Sunalini Menon is an Indian coffee quality control expert and entrepreneur.

== Early life and education ==

Menon started her career in the coffee industry following graduation in Food Technology from the University of Madras in 1972.

== Career ==
Menon's career began at the Coffee Board of India, where she was trained in the practice of coffee cupping and quality evaluation. Following this instruction, she became one of the first female coffee tasters in Asia as well as the first female quality control director for Indian coffee at the Coffee Board of India, where she helped in the formulation of quality standards for Indian coffee, besides launching speciality coffees to the world market. She also served as a Coffee Corps Volunteer of the Coffee Quality Institute (CQI), before she was designated as a member of the Board of Trustees of the CQI.

In 1996, when the market for Indian coffee was liberalised, Sunalini helped in the setting up of a coffee production group named ‘Coffeelab’ in Bangalore. The laboratory was the first of its kind to be established in the private sector in India, providing comprehensive quality related services not only for the domestic coffee industry, but also for coffees from various producing origins (such as in Africa and America) and consuming countries. The lab undertakes the training of personnel in coffee cupping.

Menon has developed several green coffee brands and has served as a judge in coffee competitions. She also is a writer of coffee articles and acts as a guide to entrepreneurs new to the industry. Moreover, Menon has conducted workshops and attended international conferences.
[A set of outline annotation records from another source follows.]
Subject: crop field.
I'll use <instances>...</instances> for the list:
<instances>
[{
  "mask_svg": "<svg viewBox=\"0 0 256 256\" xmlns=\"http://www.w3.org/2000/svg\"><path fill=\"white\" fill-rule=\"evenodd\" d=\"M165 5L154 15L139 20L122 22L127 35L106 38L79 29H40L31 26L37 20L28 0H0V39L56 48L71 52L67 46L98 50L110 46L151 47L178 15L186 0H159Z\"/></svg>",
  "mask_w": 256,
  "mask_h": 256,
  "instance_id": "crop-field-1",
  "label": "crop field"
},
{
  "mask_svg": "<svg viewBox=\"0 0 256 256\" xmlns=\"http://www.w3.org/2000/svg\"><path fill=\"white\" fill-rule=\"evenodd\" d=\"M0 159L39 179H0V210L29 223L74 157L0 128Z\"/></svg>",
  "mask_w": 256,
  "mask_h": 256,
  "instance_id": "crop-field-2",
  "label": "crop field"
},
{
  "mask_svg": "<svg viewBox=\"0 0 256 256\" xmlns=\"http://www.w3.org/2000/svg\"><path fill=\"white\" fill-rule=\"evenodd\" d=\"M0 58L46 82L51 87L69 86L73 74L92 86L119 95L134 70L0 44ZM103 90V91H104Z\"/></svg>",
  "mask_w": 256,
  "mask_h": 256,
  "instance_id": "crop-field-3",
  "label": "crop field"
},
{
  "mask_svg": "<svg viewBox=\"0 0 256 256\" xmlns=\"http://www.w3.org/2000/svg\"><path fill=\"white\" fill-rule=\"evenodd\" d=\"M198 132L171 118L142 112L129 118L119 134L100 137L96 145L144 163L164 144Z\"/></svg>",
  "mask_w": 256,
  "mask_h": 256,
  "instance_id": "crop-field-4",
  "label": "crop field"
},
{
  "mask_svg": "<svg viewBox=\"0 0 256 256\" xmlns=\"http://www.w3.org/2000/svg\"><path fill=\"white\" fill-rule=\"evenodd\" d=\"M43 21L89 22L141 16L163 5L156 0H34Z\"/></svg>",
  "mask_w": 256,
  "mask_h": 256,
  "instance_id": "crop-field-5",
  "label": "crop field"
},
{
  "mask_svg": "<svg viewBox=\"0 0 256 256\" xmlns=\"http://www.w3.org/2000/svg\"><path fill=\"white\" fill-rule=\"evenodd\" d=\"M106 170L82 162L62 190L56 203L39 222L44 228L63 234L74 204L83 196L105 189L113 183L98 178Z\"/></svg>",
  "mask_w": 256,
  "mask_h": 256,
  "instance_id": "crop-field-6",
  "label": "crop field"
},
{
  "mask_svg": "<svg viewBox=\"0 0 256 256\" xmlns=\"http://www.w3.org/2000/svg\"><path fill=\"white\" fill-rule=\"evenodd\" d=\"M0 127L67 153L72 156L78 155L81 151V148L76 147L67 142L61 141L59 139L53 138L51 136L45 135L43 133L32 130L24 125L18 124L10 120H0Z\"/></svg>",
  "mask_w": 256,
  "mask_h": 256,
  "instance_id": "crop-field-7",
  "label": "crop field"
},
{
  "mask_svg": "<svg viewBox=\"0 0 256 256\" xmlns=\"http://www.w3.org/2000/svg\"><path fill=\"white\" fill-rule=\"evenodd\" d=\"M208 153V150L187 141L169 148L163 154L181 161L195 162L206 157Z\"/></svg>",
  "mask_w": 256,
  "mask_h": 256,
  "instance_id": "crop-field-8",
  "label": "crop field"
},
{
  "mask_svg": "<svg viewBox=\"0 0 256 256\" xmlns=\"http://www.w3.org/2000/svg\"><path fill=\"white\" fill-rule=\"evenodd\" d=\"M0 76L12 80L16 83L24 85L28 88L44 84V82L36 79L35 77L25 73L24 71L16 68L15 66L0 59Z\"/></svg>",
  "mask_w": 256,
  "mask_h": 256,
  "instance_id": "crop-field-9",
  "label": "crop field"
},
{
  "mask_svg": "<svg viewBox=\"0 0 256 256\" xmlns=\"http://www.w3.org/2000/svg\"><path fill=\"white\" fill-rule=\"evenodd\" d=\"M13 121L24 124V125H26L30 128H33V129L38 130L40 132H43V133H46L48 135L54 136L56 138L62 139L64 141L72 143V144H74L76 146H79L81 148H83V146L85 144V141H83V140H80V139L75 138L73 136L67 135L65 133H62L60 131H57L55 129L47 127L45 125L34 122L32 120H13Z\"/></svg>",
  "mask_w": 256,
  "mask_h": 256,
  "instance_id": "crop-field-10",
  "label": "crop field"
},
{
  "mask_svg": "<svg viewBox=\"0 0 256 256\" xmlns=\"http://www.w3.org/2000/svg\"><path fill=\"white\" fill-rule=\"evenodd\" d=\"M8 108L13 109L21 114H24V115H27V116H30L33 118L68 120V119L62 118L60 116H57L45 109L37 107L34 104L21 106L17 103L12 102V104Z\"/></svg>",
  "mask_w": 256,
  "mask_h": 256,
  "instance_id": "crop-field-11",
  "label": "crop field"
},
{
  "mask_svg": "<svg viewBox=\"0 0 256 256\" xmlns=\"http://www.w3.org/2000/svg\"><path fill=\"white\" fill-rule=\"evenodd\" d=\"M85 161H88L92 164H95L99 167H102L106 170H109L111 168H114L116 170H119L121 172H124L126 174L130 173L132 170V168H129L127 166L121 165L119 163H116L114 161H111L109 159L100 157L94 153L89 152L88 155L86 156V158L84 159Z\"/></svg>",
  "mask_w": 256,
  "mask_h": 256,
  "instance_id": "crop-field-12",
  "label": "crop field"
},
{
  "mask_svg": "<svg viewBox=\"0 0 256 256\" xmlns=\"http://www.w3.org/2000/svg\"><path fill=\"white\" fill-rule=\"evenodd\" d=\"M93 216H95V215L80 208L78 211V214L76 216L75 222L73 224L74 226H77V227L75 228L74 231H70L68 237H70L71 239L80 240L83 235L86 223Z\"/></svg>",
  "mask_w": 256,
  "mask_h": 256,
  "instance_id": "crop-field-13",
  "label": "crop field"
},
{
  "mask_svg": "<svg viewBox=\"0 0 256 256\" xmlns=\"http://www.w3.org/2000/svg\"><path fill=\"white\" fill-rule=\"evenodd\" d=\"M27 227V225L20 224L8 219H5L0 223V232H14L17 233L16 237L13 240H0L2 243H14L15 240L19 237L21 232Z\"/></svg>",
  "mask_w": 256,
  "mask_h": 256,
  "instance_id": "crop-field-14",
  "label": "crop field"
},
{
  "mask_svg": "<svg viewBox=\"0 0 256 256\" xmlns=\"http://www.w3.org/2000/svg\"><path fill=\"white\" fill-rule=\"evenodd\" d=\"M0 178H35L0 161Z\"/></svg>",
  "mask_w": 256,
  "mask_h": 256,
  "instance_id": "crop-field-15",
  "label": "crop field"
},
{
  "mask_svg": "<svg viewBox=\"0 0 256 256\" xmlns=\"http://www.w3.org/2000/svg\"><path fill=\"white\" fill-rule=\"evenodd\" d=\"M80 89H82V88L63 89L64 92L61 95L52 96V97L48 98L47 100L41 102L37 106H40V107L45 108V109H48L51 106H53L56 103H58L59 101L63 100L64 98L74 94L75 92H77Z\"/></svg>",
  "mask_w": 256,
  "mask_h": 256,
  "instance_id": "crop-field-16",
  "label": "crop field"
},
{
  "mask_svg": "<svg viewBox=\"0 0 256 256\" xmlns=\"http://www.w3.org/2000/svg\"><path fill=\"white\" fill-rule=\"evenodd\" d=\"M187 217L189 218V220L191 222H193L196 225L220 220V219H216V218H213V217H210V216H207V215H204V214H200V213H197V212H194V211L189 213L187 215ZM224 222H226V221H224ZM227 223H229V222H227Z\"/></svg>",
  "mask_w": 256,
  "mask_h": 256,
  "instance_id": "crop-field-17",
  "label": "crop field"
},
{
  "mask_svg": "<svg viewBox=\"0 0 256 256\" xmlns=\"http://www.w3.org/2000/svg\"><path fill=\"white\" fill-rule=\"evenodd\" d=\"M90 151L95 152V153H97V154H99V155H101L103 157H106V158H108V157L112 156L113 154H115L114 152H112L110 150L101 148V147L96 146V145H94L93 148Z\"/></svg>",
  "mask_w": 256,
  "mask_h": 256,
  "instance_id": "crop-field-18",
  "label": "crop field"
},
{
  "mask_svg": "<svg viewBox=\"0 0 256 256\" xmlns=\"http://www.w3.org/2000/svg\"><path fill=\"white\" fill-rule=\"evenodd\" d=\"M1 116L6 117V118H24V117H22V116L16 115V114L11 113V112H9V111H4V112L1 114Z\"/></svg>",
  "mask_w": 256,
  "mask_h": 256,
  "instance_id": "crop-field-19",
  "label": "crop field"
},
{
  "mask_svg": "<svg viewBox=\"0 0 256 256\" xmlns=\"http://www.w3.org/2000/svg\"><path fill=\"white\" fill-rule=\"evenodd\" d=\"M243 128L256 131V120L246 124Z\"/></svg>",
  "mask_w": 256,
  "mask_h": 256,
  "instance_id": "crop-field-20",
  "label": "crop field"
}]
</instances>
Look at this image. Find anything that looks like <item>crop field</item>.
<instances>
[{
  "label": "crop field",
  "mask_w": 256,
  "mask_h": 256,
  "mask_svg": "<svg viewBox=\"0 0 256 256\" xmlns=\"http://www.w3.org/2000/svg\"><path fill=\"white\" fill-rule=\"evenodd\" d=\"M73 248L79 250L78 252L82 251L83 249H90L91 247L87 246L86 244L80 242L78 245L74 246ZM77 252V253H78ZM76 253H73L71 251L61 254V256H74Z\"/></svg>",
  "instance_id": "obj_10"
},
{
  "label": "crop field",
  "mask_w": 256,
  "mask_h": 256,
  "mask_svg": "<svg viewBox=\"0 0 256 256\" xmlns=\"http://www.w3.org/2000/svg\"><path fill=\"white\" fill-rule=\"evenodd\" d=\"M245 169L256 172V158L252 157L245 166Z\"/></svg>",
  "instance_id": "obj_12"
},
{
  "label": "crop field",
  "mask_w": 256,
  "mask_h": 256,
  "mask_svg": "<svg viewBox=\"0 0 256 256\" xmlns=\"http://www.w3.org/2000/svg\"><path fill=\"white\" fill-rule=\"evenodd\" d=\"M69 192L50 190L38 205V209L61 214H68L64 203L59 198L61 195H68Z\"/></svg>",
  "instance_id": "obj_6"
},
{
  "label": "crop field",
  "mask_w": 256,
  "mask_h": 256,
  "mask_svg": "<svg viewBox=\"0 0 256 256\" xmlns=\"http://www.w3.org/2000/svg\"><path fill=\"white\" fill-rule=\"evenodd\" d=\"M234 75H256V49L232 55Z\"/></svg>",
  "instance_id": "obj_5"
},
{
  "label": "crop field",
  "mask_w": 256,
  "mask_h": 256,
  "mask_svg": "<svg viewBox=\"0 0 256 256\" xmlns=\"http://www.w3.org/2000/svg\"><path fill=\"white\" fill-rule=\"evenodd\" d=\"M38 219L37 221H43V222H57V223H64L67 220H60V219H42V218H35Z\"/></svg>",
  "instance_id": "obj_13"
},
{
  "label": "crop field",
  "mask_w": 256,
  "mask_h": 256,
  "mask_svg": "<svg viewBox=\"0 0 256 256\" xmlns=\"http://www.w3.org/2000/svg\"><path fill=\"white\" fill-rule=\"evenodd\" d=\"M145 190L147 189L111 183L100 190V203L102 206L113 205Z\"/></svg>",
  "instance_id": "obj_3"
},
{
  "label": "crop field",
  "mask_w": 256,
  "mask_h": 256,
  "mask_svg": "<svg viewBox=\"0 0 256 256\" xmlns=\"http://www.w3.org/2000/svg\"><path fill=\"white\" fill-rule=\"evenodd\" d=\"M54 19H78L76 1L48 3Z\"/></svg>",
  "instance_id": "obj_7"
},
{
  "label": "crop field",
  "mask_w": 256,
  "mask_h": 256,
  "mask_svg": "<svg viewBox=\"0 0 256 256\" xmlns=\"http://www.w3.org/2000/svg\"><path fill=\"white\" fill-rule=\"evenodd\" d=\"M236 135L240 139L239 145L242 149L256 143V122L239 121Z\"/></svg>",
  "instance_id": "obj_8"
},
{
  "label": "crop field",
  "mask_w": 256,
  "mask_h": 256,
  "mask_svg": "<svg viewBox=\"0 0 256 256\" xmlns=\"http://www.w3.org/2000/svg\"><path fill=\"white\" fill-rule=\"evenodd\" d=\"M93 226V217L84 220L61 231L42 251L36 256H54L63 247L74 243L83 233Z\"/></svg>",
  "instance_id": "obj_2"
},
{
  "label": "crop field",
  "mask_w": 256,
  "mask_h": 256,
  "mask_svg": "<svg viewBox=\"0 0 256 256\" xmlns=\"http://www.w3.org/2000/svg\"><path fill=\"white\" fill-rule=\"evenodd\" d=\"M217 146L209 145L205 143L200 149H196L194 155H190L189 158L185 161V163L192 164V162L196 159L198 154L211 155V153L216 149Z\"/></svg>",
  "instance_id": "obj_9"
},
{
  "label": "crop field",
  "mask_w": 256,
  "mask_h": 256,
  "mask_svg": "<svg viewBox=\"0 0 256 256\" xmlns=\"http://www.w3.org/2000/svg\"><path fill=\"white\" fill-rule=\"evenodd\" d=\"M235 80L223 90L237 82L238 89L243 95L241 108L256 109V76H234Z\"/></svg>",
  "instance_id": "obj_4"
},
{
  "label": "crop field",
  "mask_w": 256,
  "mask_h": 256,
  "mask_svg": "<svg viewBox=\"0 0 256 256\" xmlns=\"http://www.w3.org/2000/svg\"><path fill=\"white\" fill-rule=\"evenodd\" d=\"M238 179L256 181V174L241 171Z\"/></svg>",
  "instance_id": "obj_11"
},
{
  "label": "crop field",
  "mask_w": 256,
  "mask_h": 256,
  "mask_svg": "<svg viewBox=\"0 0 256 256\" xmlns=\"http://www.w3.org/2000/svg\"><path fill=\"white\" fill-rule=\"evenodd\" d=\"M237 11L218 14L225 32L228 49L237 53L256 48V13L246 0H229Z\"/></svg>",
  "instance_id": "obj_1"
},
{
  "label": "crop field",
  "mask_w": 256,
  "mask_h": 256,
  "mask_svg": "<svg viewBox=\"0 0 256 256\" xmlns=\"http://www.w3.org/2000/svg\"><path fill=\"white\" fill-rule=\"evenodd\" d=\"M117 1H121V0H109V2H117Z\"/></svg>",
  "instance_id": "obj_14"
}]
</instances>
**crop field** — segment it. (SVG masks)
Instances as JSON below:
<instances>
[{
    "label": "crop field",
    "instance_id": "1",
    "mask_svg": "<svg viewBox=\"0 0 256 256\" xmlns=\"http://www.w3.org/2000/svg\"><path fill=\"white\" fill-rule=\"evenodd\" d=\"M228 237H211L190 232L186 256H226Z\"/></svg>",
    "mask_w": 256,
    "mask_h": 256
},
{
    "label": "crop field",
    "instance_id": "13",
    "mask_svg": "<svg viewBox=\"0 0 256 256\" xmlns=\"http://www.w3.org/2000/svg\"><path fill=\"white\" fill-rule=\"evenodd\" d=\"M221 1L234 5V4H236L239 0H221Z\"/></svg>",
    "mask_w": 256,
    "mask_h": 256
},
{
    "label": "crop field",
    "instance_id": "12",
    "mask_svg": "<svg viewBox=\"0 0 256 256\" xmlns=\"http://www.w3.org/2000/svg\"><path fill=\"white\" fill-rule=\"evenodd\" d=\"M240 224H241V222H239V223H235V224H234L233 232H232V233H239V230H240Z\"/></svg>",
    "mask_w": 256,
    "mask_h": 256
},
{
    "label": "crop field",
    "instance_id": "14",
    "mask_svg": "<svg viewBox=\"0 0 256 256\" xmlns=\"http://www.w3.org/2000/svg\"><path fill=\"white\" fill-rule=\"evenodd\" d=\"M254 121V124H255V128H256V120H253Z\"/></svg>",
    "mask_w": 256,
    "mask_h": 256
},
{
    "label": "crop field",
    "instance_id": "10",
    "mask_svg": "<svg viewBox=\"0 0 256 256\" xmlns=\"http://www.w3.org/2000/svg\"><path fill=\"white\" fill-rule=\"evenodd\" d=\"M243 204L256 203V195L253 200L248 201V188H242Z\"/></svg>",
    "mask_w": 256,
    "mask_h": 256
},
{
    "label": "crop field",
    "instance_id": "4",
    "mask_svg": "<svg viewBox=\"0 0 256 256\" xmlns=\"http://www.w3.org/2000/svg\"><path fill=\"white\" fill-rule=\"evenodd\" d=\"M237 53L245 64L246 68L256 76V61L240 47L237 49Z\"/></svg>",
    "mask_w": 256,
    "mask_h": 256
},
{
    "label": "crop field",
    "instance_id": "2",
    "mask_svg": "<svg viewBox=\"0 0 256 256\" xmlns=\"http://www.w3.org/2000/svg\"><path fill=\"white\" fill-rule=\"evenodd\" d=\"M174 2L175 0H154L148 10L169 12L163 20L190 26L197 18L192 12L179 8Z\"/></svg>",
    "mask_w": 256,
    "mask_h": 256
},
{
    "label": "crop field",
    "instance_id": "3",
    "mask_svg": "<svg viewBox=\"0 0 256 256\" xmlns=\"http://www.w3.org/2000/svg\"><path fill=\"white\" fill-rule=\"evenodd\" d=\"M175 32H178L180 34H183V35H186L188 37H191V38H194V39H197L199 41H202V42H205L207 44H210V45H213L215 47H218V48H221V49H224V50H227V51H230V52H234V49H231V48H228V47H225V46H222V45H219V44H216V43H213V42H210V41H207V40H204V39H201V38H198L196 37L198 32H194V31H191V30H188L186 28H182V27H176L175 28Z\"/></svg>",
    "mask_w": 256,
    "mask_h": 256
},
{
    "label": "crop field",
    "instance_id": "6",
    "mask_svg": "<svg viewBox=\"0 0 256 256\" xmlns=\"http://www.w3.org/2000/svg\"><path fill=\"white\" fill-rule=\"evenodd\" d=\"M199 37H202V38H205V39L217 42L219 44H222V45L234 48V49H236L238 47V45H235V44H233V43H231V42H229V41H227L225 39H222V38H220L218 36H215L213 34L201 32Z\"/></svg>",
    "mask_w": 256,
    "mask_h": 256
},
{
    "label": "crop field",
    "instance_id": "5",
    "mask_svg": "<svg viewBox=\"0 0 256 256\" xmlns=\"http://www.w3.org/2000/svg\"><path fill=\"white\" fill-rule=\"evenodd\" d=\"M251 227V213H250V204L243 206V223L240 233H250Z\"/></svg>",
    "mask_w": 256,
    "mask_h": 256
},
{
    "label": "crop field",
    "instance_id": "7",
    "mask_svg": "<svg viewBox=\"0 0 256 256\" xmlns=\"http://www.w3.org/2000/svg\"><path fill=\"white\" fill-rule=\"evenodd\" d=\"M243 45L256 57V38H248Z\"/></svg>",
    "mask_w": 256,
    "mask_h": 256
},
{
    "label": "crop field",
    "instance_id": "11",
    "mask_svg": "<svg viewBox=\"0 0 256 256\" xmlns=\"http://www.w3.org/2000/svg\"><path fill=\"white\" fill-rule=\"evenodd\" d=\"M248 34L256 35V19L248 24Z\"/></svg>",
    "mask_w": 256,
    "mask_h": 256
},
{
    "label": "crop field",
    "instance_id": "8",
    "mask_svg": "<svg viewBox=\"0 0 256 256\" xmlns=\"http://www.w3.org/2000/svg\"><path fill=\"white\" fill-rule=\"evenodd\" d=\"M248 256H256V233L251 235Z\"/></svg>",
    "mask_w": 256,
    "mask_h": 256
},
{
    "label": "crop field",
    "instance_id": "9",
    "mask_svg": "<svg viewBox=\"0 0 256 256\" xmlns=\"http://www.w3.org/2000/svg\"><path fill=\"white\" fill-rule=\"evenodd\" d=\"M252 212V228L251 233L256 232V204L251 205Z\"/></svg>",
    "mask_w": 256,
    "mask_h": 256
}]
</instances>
Her involvement in coffee quality worldwide has prompted her to conduct workshops and attend international workshops on coffee production and testing. Menon has created a training platform aiming to educate workers in all aspects of the coffee value chain on coffee quality.

She currently teaches the ‘Masters Course on Coffee Science and Economics’ at the Universita del Café, Trieste under the Ernesto Illy Foundation and the University of Udine. She is additionally a director on the Board of the Speciality Coffee Association of America and previously was an independent director of M/s. Tata Coffee Ltd., the largest integrated coffee company.

== Awards ==
Menon has received several awards for her work, including from the Speciality Coffee Association of India, Speciality Coffee Association of America, the CQI, the International Women's Coffee Alliance (IWCA) of which she served as president, and the Speciality Coffee Association of Europe.

Her awards include:

- Jewels of Karnataka – Eminent Woman of Substance 2016, presented by the Association of Women Entrepreneurs of Karnataka (AWAKE) for being the first recognised Asian female coffee tester.
- First Lady Achievers Award from the President of India, awarded at the “Women of Worth Karnataka 2018” by AWAKE by the Indian President at Bangalore in March 2018.
- Recognition and “Top Professor” Award Certificate of the Universita Del Caffe
- Illycaffe Award at the 4th Annual Ernesto Illy International Coffee Award held at New York, in November 2019.
- “Outstanding Achievement Award” in the 16th Annual Sprudgie Awards 2025 presented by Sprudge and Pacific Barista Series.